[REQUIRED ACTION] Using the data beneath, show every line that includes the word "CENIE".

(GIVEN ENTRIES Opens)

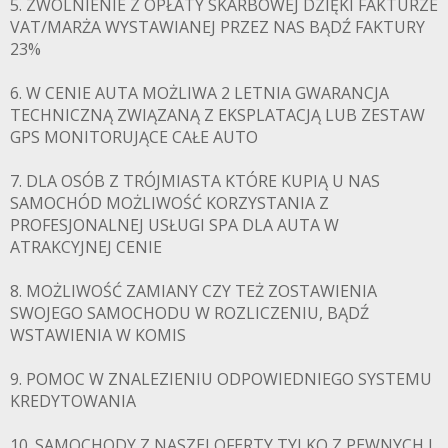
5. ZWOLNIENIE Z OPŁATY SKARBOWEJ DZIĘKI FAKTURZE
VAT/MARŻA WYSTAWIANEJ PRZEZ NAS BĄDŹ FAKTURY
23%
6. W CENIE AUTA MOŻLIWA 2 LETNIA GWARANCJA
TECHNICZNĄ ZWIĄZANĄ Z EKSPLATACJĄ LUB ZESTAW
GPS MONITORUJĄCE CAŁE AUTO
7. DLA OSÓB Z TRÓJMIASTA KTÓRE KUPIĄ U NAS
SAMOCHÓD MOŻLIWOŚĆ KORZYSTANIA Z
PROFESJONALNEJ USŁUGI SPA DLA AUTA W
ATRAKCYJNEJ CENIE
8. MOŻLIWOŚĆ ZAMIANY CZY TEŻ ZOSTAWIENIA
SWOJEGO SAMOCHODU W ROZLICZENIU, BĄDŹ
WSTAWIENIA W KOMIS
9. POMOC W ZNALEZIENIU ODPOWIEDNIEGO SYSTEMU
KREDYTOWANIA
10. SAMOCHODY Z NASZEJ OFERTY TYLKO Z PEWNYCH I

(GIVEN ENTRIES Closes)

[EXERCISE ANSWER]
6. W CENIE AUTA MOŻLIWA 2 LETNIA GWARANCJA
ATRAKCYJNEJ CENIE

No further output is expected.